Terraform: AWS: default network ACL keeps being "changed" at each run, but no change actually happens (which is good)

Created on 3 Nov 2016 · 5Comments · Source: hashicorp/terraform

Terraform Version

Terraform v0.7.8

Affected Resource(s)

aws_default_network_acl

Terraform Configuration Files

The VPC module:

variable "name" { default = "vpc" }
variable "cidr" { }

resource "aws_vpc" "vpc" {
  cidr_block           = "${var.cidr}"
  enable_dns_support   = true
  enable_dns_hostnames = true

  tags      { Name = "${var.name}" }
  lifecycle { create_before_destroy = true }
}

output "vpc_id"   { value = "${aws_vpc.vpc.id}" }
output "vpc_cidr" { value = "${aws_vpc.vpc.cidr_block}" }
output "default_network_acl_id" { value = "${aws_vpc.vpc.default_network_acl_id}" }

The network module that uses vpc (inspired by the terraform best practices repo):

module "vpc" {
  source = "./vpc"
  name = "${var.name}"
  cidr = "${var.vpc_cidr}"
}

resource "aws_default_network_acl" "default" {
  default_network_acl_id = "${module.vpc.default_network_acl_id}"

  ingress {
    protocol   = "-1"
    rule_no    = 100
    action     = "allow"
    cidr_block = "0.0.0.0/0"
    from_port  = 0
    to_port    = 0
  }

  egress {
    protocol   = "-1"
    rule_no    = 100
    action     = "allow"
    cidr_block = "0.0.0.0/0"
    from_port  = 0
    to_port    = 0
  }

  tags { Name = "${var.name}-default" }
}

Debug Output

https://gist.github.com/FlorinAndrei/ed03b78d8db47a1d672c4150af482f5f

Expected Behavior

Nothing. I made no changes to the templates. Just repeat-running "terraform plan" and "terraform apply".

Actual Behavior

"Nothing". :)

It claims to change the default ACL, but nothing is changed (which is good). But it should really not claim to make any change.

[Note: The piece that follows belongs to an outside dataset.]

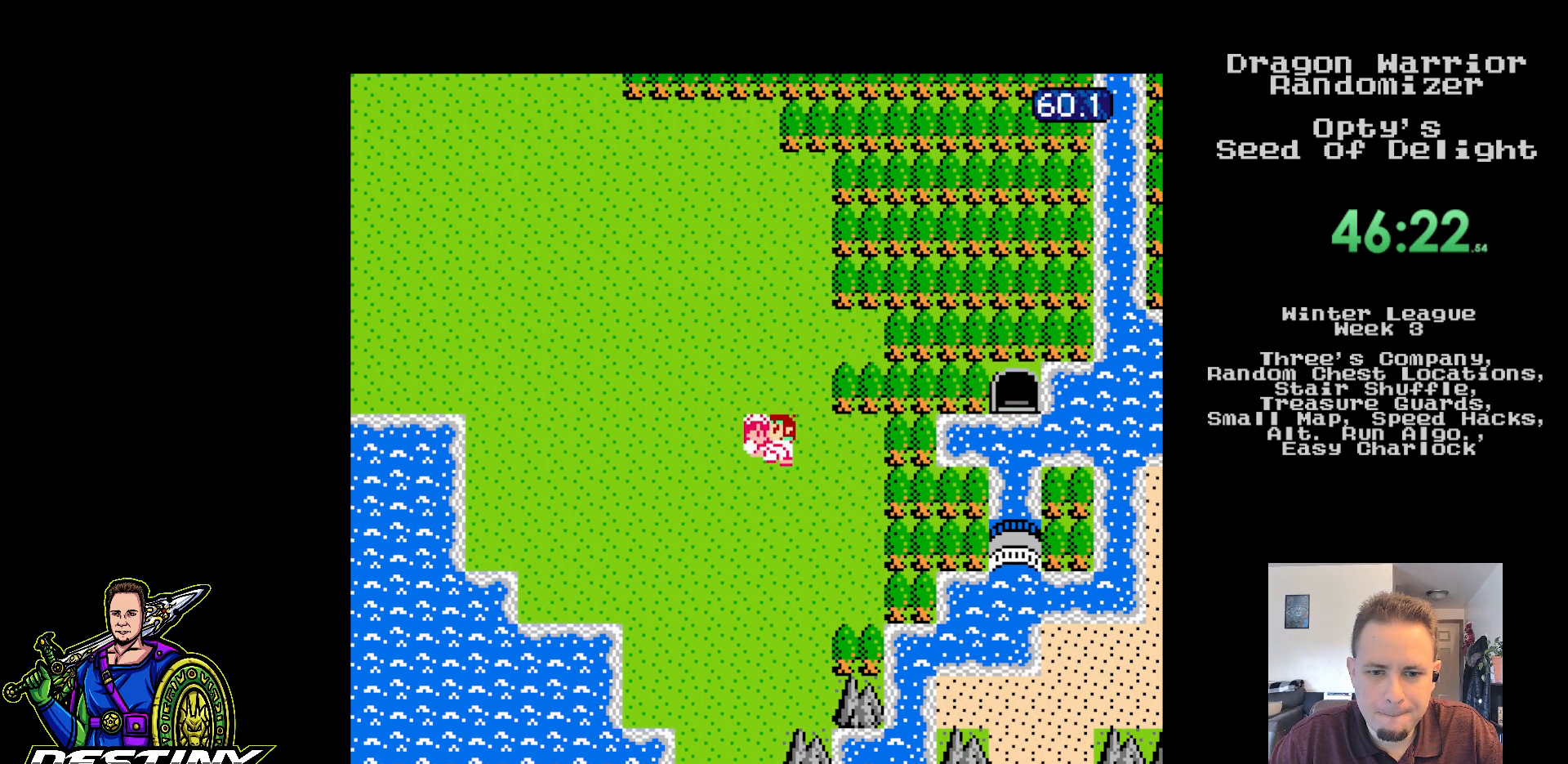
{"dt_ms": 500, "buttons": ["DPAD_UP", "DPAD_LEFT"], "events": [[367, "DPAD_LEFT", "down"], [383, "DPAD_DOWN", "up"], [433, "DPAD_UP", "down"]]}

That ACL remains default, and it remains associated with all subnets.

Steps to Reproduce

terraform plan -out=plan
terraform apply plan

bug provideaws

Source

FlorinAndrei

👍4

Most helpful comment

Still happening on --version 0.11.7

Managed to work around this bug by adding:

  lifecycle {
    ignore_changes = ["subnet_ids"]
  }

heldersepu on 5 Jul 2018

👍7 ❤3

All 5 comments

Hey @FlorinAndrei – are there any Subnets defined in the configuration you're using? You cannot actually delete subnets from the default network acl; they have to be reassigned to a different ACL. If there is no other ACL, then any subnets belong to the default network ACL. If that's the case, then this is expected behavior :

https://www.terraform.io/docs/providers/aws/r/default_network_acl.html

It looks like those subnets exist but are not explicitly assigned to any other network acl, which explains why this is happening.

catsby on 3 Nov 2016

Yes, there are several subnets spread across multiple AZs. There is no ACL other than the default. Here are all the files (except for actual variable values):

https://dl.dropboxusercontent.com/u/29966/terraform/tf-2016110300.zip

The behavior here is counterintuitive and misleading. This is the steady state. The whole environment has been created. No changes are being made to the TF templates. That being the case, when running terraform plan; terraform apply the expectation is that no item would be changed.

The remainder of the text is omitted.